TexasinAfrica recently pointed me to a poem I hadn’t seen before, and I basically think it should be required reading for anyone in aid, development or journalism that writes about either of those (and so many other) things. The poem is by Henry Labouchère, at times a journalist, at times an art critic, at times an MP, always a Brit. He published “The Brown Man’s Burden,” a parody on Kipling’s poem in the negative, in his journal Truth in 1899.
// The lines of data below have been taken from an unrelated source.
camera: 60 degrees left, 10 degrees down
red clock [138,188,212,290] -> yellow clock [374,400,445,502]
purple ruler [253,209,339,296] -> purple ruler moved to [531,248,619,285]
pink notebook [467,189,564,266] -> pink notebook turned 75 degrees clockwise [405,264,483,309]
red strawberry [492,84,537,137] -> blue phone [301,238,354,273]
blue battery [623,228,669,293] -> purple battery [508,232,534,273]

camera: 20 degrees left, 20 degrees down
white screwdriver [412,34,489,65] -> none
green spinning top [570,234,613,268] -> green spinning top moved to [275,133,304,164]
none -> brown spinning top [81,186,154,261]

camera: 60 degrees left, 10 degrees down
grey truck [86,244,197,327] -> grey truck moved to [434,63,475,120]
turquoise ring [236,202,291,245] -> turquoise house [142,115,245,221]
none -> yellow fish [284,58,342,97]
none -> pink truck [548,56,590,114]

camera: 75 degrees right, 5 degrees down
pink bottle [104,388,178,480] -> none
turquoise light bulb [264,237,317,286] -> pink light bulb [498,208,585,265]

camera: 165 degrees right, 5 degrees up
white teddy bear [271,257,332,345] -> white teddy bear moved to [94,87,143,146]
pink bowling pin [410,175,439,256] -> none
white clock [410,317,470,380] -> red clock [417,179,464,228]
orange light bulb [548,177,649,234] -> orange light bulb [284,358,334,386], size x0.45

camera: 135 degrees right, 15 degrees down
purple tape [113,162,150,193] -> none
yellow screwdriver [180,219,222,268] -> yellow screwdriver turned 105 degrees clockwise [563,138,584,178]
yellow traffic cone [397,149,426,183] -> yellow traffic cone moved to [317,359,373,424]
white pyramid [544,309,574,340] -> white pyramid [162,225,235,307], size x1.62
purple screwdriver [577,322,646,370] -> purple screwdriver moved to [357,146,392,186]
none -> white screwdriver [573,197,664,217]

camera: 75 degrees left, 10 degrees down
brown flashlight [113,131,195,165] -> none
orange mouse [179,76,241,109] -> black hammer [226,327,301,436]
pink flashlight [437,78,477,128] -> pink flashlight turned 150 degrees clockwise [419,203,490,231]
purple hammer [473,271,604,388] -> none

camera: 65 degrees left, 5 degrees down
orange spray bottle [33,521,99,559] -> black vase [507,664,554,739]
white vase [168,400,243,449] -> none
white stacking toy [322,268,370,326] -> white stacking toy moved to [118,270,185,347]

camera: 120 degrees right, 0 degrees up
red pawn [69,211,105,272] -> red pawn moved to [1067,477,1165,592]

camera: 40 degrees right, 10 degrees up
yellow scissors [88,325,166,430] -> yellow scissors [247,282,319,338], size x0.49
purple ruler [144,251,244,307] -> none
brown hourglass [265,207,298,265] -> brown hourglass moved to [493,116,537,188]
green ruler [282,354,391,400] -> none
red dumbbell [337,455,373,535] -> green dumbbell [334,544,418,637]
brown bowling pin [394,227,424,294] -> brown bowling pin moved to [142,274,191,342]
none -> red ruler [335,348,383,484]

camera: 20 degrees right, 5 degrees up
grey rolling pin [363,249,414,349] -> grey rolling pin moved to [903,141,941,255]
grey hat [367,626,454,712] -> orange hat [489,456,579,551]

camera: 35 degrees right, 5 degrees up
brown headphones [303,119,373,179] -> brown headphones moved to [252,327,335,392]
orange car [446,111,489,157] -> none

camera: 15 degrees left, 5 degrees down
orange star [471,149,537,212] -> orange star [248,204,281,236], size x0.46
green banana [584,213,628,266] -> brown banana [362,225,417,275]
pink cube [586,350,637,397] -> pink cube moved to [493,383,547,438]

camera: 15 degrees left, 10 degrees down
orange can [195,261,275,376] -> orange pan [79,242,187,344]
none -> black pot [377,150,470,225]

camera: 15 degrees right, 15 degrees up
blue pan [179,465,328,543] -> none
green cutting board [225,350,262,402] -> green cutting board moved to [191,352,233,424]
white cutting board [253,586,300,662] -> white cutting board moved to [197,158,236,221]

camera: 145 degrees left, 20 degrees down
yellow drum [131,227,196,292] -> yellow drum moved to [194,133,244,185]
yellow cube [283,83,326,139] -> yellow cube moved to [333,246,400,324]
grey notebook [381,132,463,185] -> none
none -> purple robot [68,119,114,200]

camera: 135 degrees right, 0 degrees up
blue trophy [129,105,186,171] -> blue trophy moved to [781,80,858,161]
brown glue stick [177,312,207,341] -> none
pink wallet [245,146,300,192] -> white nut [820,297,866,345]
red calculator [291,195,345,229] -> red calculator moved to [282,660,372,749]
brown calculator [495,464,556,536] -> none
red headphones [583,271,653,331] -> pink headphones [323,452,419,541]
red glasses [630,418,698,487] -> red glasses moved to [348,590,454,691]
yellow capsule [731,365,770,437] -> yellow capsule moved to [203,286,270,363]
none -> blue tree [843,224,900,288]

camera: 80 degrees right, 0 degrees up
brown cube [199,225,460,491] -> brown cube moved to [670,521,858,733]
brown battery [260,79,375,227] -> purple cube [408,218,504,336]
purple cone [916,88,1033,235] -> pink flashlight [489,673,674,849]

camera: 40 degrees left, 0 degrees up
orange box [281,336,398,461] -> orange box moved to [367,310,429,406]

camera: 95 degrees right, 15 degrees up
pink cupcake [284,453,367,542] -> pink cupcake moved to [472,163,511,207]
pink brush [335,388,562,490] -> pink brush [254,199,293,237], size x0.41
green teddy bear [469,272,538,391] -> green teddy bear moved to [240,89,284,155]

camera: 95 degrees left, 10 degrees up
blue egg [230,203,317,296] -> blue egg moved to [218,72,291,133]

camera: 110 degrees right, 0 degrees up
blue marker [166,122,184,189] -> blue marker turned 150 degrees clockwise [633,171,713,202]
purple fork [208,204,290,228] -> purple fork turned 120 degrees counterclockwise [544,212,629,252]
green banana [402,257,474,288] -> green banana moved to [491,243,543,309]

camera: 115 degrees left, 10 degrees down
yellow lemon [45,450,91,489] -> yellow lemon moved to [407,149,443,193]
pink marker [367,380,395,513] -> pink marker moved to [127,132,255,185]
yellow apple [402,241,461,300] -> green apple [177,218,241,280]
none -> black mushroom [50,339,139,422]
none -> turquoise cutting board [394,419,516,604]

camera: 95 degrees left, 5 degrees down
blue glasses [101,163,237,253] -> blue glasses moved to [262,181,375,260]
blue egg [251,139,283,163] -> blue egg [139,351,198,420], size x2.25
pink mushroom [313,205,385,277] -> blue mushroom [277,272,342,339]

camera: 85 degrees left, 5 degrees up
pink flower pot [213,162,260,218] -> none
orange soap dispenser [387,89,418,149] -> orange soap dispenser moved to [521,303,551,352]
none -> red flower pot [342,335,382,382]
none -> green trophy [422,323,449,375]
After scouring the Internet, I have concluded it’s pretty much not in print, and I’m not infringing on any copyright rules by posting it in total from here (or if I am, so are several others). I also decided that a guy described by the Twickenham Museum as “a radical, an agnostic and a rebel” who “took several gap years off in wandering around Latin America [and] join[ing] a circus”* probably wouldn’t mind:
My favorite stanza’s the third, but the comment section is open for voting.
The Brown Man’s Burden
Pile on the brown man’s burden
To gratify your greed;
Go, clear away the “niggers”
Who progress would impede;
Be very stern, for truly
‘Tis useless to be mild
With new-caught, sullen peoples,
Half devil and half child.
Pile on the brown man’s burden;
And, if ye rouse his hate,
Meet his old-fashioned reasons
With Maxims up to date.
With shells and dumdum bullets
A hundred times made plain
The brown man’s loss must ever
Imply the white man’s gain.
Pile on the brown man’s burden,
compel him to be free;
Let all your manifestoes
Reek with philanthropy.
And if with heathen folly
He dares your will dispute,
Then, in the name of freedom,
Don’t hesitate to shoot.
Pile on the brown man’s burden,
And if his cry be sore,
That surely need not irk you–
Ye’ve driven slaves before.
Seize on his ports and pastures,
The fields his people tread;
Go make from them your living,
And mark them with his dead.
Pile on the brown man’s burden,
And through the world proclaim
That ye are Freedom’s agent–
There’s no more paying game!
And, should your own past history
Straight in your teeth be thrown,
Retort that independence
Is good for whites alone.
—
* Bonus random detail: The Twickenham Museum, which shares a writing sensibility much closer to Kipling’s than LaBouchere’s, notes that when Buffalo Bill’s Wild Circus came to London, Monsieur Henry “invited all the Indians to lunch in Twickenham” (in a section called, “Braves, squaws and babies entertained grandly”). I spent my early years, like the ones where you learn to talk, in Twickenham, and now I have images of the ghosts of American Indians having a reverse-Thanksgiving on the grounds of what became my family’s neighborhood pub…
PS: Just to be super-absolutely clear — this poem is a work of satire.
Outstanding, and thanks for the mention. I love the background info and will be sure to work the circus angle into my next colonialism lecture.
My vote’s for the third stanza as well, although I have to note that the use of “Maxim” in the second is nothing short of brilliant.